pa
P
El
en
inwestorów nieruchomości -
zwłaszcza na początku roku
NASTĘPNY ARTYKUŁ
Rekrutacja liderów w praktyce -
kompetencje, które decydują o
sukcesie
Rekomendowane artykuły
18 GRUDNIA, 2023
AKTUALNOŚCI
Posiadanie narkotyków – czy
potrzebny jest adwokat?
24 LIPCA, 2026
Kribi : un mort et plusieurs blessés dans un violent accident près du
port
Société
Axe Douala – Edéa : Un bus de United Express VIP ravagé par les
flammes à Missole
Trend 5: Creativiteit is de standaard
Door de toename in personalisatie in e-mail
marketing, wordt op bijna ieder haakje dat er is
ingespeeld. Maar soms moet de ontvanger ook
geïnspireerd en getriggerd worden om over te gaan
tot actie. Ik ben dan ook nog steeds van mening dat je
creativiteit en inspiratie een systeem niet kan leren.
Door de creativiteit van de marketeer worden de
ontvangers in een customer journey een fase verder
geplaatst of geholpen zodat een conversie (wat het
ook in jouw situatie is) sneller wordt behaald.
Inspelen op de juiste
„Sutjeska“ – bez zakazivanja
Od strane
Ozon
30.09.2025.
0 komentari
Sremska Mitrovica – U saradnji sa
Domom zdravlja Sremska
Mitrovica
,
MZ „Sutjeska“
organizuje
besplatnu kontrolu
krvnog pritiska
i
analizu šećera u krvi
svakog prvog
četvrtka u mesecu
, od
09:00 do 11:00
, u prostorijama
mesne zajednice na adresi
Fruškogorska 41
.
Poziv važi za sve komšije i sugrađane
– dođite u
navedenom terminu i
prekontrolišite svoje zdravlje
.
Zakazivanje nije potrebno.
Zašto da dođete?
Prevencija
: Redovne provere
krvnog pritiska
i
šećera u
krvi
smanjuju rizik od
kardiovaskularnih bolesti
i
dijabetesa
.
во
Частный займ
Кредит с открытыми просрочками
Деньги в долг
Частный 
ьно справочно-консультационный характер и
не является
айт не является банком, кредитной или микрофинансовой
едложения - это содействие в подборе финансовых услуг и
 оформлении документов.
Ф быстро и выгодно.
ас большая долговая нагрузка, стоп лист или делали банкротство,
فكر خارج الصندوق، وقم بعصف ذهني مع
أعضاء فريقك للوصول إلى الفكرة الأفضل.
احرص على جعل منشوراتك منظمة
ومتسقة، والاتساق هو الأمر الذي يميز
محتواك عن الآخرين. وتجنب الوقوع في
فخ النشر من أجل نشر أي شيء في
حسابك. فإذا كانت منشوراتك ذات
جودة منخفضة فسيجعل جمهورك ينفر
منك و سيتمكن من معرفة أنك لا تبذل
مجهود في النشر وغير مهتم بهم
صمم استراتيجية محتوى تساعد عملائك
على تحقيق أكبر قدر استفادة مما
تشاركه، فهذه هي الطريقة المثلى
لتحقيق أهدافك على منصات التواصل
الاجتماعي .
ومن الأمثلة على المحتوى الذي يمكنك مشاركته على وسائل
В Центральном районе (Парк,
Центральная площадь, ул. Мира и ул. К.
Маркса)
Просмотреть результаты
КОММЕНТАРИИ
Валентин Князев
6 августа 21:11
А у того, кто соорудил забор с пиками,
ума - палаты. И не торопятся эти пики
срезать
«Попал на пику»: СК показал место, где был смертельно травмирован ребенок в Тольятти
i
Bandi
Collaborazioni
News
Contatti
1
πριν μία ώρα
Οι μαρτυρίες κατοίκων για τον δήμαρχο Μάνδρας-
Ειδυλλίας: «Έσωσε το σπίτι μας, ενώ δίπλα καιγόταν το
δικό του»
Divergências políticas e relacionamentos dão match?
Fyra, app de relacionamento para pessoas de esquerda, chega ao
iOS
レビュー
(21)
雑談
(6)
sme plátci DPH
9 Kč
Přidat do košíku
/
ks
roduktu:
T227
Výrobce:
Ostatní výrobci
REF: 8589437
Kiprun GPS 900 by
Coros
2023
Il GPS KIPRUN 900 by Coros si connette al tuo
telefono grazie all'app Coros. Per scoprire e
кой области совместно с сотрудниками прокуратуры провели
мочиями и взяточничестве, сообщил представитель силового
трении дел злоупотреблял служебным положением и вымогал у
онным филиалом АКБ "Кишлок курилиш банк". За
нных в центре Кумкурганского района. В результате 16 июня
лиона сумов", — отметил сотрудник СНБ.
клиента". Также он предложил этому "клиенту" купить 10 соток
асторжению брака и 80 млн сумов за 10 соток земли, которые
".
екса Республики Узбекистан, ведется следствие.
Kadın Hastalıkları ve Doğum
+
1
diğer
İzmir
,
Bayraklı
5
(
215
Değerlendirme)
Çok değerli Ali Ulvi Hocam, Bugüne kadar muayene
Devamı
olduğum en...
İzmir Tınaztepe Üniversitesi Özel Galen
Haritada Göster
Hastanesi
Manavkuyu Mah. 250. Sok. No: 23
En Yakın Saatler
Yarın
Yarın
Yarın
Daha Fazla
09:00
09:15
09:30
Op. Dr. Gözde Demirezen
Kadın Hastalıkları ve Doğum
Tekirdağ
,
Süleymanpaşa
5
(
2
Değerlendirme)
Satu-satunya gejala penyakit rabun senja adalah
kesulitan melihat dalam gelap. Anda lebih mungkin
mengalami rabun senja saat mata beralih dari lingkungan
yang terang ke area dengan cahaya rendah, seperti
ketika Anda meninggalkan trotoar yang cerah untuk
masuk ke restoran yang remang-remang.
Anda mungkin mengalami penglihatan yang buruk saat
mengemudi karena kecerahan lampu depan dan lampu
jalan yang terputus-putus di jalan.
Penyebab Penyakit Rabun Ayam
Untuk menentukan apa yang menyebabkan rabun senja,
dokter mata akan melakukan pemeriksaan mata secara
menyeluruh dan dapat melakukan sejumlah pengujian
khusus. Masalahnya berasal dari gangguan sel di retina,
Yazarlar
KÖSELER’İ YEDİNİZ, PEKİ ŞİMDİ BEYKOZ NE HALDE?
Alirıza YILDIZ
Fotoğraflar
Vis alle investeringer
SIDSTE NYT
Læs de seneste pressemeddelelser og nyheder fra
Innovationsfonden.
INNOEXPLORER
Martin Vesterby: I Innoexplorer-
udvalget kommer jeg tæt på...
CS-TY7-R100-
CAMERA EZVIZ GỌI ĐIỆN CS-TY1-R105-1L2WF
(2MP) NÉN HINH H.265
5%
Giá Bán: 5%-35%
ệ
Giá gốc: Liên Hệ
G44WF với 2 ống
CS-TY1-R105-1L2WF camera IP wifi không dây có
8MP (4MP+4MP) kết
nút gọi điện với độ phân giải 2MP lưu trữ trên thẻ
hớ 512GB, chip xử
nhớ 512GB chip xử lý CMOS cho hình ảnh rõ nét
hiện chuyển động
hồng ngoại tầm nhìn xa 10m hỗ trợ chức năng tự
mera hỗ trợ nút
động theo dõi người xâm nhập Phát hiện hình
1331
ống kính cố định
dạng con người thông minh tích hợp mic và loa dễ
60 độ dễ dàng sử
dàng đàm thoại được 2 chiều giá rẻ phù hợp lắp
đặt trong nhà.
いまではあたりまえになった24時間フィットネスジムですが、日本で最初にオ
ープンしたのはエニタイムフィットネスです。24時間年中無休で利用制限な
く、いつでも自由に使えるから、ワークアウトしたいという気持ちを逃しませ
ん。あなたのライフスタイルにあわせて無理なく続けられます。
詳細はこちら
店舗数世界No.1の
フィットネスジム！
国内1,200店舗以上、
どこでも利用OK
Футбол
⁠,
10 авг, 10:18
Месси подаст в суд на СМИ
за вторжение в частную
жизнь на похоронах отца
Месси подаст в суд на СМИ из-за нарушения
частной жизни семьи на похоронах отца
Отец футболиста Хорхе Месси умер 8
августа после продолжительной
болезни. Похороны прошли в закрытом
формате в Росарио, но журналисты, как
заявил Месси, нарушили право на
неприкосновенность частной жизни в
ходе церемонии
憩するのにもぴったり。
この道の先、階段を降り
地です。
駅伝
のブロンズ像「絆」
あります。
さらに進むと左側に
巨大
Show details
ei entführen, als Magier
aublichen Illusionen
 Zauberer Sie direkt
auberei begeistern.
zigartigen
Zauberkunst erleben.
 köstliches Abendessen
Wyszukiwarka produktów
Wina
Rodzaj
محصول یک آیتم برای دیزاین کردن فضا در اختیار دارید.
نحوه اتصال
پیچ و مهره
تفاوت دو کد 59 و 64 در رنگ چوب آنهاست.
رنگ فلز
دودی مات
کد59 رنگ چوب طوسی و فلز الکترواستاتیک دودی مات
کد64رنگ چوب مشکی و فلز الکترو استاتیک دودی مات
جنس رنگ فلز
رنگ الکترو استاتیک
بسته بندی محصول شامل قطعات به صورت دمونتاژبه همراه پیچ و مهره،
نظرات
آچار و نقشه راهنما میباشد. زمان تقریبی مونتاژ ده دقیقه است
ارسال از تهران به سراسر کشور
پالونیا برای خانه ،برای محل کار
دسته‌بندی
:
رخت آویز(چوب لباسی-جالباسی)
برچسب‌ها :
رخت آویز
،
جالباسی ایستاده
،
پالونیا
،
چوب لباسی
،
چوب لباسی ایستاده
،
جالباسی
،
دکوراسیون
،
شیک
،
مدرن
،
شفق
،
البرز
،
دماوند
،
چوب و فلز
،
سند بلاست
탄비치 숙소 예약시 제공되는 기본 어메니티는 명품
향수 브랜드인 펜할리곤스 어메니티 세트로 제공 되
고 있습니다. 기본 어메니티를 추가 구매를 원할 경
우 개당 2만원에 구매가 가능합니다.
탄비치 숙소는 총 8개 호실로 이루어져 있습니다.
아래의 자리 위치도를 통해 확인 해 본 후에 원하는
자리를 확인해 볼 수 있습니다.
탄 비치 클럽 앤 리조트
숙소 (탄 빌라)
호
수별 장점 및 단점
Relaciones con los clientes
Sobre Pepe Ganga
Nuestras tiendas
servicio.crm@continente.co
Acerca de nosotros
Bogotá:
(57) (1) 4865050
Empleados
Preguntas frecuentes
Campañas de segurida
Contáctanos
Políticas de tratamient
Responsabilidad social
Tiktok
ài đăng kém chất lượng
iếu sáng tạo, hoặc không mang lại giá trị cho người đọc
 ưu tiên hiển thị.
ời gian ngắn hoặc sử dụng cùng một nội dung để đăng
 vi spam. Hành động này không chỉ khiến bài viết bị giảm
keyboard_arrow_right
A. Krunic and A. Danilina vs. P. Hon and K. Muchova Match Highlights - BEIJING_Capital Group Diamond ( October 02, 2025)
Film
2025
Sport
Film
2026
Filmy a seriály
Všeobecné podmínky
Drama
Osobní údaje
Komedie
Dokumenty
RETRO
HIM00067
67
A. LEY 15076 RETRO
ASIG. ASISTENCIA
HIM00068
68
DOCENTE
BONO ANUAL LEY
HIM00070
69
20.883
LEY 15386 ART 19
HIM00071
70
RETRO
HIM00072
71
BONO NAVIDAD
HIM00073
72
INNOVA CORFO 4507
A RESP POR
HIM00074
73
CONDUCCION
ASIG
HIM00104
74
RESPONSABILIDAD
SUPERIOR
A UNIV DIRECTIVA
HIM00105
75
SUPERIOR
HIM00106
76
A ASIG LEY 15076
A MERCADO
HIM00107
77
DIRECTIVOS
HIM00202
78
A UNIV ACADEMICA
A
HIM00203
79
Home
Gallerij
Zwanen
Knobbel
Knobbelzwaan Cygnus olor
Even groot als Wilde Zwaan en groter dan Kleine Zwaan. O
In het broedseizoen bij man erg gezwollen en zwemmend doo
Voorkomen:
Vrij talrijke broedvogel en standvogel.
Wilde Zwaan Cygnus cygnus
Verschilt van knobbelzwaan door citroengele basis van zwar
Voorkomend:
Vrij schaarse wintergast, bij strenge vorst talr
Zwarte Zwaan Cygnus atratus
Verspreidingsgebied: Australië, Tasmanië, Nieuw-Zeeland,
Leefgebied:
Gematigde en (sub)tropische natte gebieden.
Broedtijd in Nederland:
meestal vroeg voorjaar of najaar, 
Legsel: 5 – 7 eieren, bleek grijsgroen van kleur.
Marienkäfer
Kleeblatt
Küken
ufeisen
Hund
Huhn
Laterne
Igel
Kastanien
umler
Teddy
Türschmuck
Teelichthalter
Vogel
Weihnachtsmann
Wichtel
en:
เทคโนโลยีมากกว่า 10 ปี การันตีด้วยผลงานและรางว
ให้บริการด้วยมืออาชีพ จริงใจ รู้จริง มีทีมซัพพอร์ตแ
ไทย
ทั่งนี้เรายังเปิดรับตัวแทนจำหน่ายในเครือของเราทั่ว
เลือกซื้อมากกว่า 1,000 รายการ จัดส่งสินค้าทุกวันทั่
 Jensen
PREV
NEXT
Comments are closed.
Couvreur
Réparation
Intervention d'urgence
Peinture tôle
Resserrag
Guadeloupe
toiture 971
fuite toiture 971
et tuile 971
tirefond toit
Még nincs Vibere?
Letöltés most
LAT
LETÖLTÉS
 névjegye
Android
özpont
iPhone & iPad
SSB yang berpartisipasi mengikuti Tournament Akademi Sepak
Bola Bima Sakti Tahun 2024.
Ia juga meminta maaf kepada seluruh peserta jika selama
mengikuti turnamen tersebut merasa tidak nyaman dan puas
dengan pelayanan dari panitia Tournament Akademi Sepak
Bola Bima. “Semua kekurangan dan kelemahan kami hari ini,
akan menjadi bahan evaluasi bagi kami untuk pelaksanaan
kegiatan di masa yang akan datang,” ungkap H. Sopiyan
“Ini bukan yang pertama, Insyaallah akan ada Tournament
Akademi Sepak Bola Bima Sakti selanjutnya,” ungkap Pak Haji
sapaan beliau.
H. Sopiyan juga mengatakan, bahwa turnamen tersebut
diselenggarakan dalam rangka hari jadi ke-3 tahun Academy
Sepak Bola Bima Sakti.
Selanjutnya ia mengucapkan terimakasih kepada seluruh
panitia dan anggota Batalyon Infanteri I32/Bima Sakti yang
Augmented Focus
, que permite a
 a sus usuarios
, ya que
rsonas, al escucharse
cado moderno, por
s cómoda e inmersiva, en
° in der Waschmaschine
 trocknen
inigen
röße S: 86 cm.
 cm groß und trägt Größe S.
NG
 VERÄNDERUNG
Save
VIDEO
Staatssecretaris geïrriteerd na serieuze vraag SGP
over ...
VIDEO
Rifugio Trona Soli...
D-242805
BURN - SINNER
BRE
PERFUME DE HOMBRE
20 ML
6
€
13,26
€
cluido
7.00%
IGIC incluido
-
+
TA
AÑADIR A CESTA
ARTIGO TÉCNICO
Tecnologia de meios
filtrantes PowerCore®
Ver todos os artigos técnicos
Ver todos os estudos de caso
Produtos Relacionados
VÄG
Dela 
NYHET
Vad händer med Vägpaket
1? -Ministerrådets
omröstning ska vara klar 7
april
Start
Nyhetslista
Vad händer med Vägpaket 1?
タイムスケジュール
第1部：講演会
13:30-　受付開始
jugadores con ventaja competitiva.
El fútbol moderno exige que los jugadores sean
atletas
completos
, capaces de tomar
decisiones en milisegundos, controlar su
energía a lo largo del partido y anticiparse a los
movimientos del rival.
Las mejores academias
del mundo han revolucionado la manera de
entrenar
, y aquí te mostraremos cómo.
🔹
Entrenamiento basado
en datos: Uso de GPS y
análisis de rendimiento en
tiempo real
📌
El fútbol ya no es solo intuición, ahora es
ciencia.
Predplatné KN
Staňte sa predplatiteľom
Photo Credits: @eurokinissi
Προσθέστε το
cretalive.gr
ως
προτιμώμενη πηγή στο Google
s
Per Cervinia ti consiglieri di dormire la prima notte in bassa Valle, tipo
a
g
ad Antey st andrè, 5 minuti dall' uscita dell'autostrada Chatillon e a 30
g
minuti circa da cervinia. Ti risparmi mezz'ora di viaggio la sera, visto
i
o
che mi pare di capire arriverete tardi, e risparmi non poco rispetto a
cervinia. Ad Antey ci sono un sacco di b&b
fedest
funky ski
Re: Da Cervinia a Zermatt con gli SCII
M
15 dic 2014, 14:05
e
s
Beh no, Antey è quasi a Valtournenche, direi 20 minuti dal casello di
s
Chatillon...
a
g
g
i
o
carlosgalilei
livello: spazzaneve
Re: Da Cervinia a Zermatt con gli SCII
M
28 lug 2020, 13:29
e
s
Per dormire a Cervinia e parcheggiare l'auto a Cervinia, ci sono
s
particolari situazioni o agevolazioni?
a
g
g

# DESCRIPTION OF THE TASK:
Within the material above, extract exactly the lines that start at the line containing "aublichen Illusionen" and stop after the line containing "Contáctanos", and only those.

# ANSWER AREA:
aublichen Illusionen
 Zauberer Sie direkt
auberei begeistern.
zigartigen
Zauberkunst erleben.
 köstliches Abendessen
Wyszukiwarka produktów
Wina
Rodzaj
محصول یک آیتم برای دیزاین کردن فضا در اختیار دارید.
نحوه اتصال
پیچ و مهره
تفاوت دو کد 59 و 64 در رنگ چوب آنهاست.
رنگ فلز
دودی مات
کد59 رنگ چوب طوسی و فلز الکترواستاتیک دودی مات
کد64رنگ چوب مشکی و فلز الکترو استاتیک دودی مات
جنس رنگ فلز
رنگ الکترو استاتیک
بسته بندی محصول شامل قطعات به صورت دمونتاژبه همراه پیچ و مهره،
نظرات
آچار و نقشه راهنما میباشد. زمان تقریبی مونتاژ ده دقیقه است
ارسال از تهران به سراسر کشور
پالونیا برای خانه ،برای محل کار
دسته‌بندی
:
رخت آویز(چوب لباسی-جالباسی)
برچسب‌ها :
رخت آویز
،
جالباسی ایستاده
،
پالونیا
،
چوب لباسی
،
چوب لباسی ایستاده
،
جالباسی
،
دکوراسیون
،
شیک
،
مدرن
،
شفق
،
البرز
،
دماوند
،
چوب و فلز
،
سند بلاست
탄비치 숙소 예약시 제공되는 기본 어메니티는 명품
향수 브랜드인 펜할리곤스 어메니티 세트로 제공 되
고 있습니다. 기본 어메니티를 추가 구매를 원할 경
우 개당 2만원에 구매가 가능합니다.
탄비치 숙소는 총 8개 호실로 이루어져 있습니다.
아래의 자리 위치도를 통해 확인 해 본 후에 원하는
자리를 확인해 볼 수 있습니다.
탄 비치 클럽 앤 리조트
숙소 (탄 빌라)
호
수별 장점 및 단점
Relaciones con los clientes
Sobre Pepe Ganga
Nuestras tiendas
servicio.crm@continente.co
Acerca de nosotros
Bogotá:
(57) (1) 4865050
Empleados
Preguntas frecuentes
Campañas de segurida
Contáctanos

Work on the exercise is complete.